L’interdiction des réseaux sociaux aux ados, en Australie, ça ne marche pas

L’interdiction des réseaux sociaux aux adolescents en Australie : un échec apparent

Selon un rapport gouvernemental australien, l’interdiction des réseaux sociaux pour les moins de 16 ans, entrée en vigueur en décembre dernier, n’a entraîné aucun abandon “significatif”. Cette initiative a fait de l’Australie le premier pays à mettre en œuvre une telle mesure, visant à protéger les jeunes des effets nocifs potentiels sur leur santé mentale.

Des documents obtenus par l’AFP révèlent que des plateformes comme Instagram et TikTok continuaient de dominer les classements et les téléchargements dans les magasins d’applications un mois après l’interdiction. Bien que certains utilisateurs aient tenté d’explorer d’autres applications, la majorité est rapidement revenue vers les plateformes bien établies.

Il est à noter qu’il est difficile de tirer des conclusions définitives à partir des données de téléchargement si peu de temps après l’entrée en vigueur de l’interdiction. Les données ne reflètent pas nécessairement l’utilisation des applications ni l’âge des utilisateurs, mais offrent des indications préliminaires sur la popularité des applications.

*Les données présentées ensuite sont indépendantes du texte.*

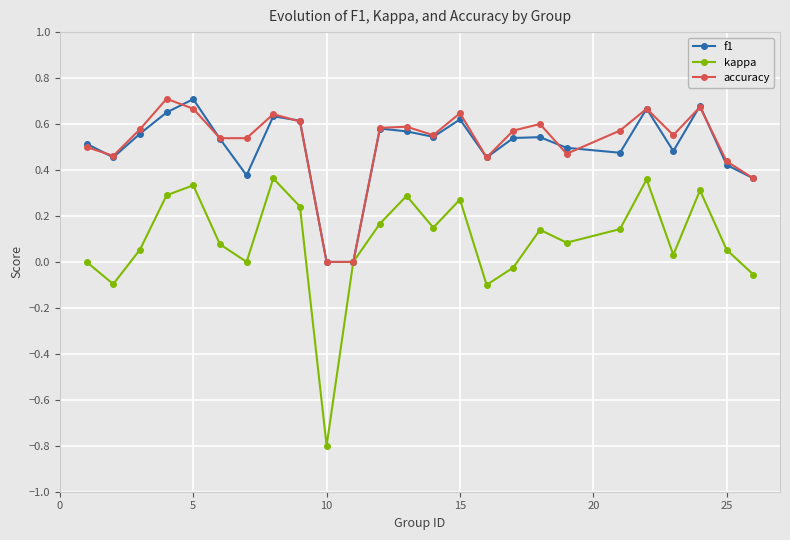

In kappa, how many points are lower than both neighbors (excluding endpoints)?

7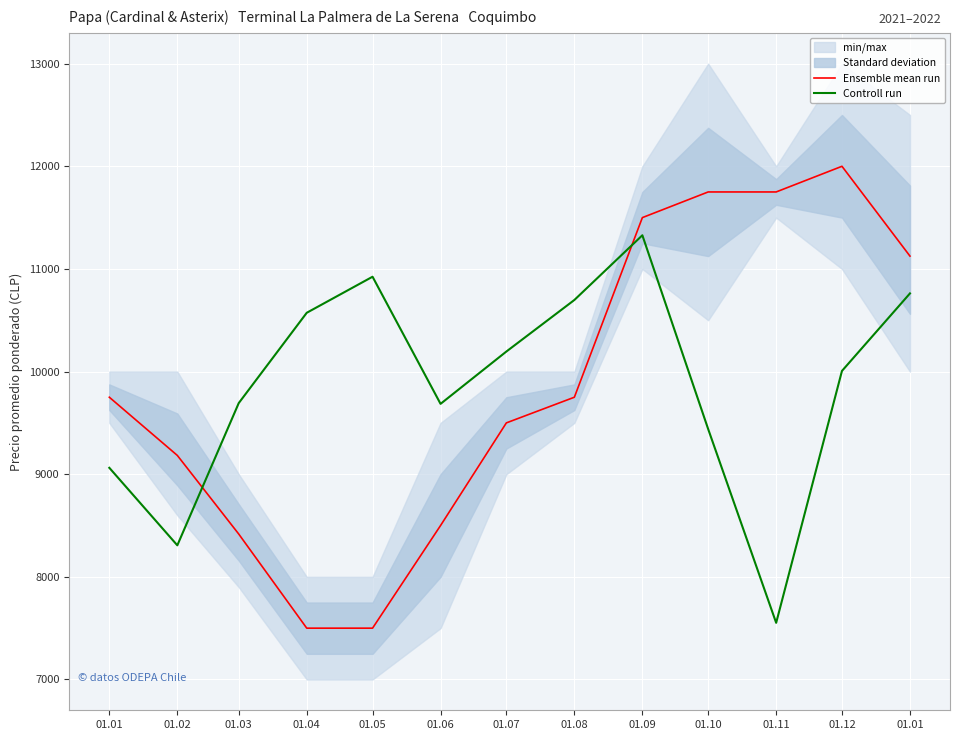

Rank the categories by Ensemble mean run value from highest to lowest.

01.12, 01.10, 01.11, 01.09, 01.01, 01.01, 01.08, 01.07, 01.02, 01.06, 01.03, 01.04, 01.05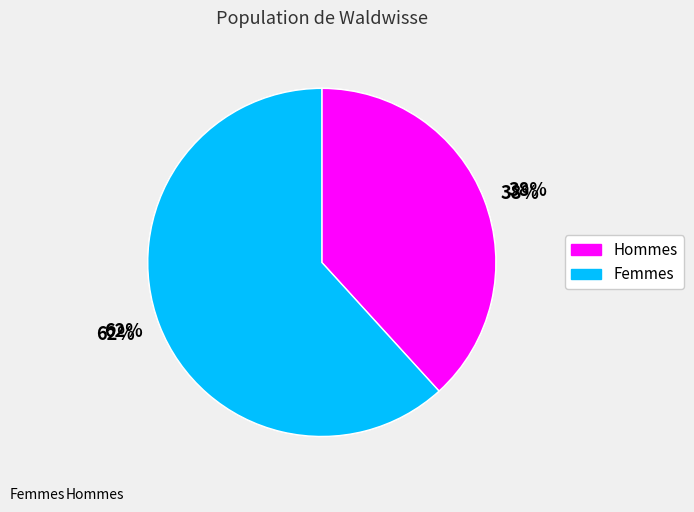

How much of the chart is everything except 4656011?

38.2%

L’une des motivations principales de cette interdiction est la lutte contre le cyberharcèlement, qui a enregistré une augmentation de 26 % entre janvier 2025 et janvier 2026, majoritairement sur TikTok. Les responsables de la commission eSafety affirment que l’analyse continue des données permettra de mieux comprendre les impacts d’un âge minimum pour les réseaux sociaux.

D’autres pays, tels qu’Israël, le Royaume-Uni, la Norvège et la Nouvelle-Zélande, ont exprimé un intérêt pour des mesures similaires. Le régulateur australien a également menacé de sanctions des géants de la technologie, dont TikTok et Instagram, accusés de ne pas respecter l’interdiction.

Trois mois après l’entrée en vigueur de cette loi, plus de cinq millions de comptes d’utilisateurs mineurs ont été supprimés, mais la Commission eSafety a signalé qu’une proportion importante d’enfants australiens continuait d’accéder à des plateformes interdites, suscitant des préoccupations majeures.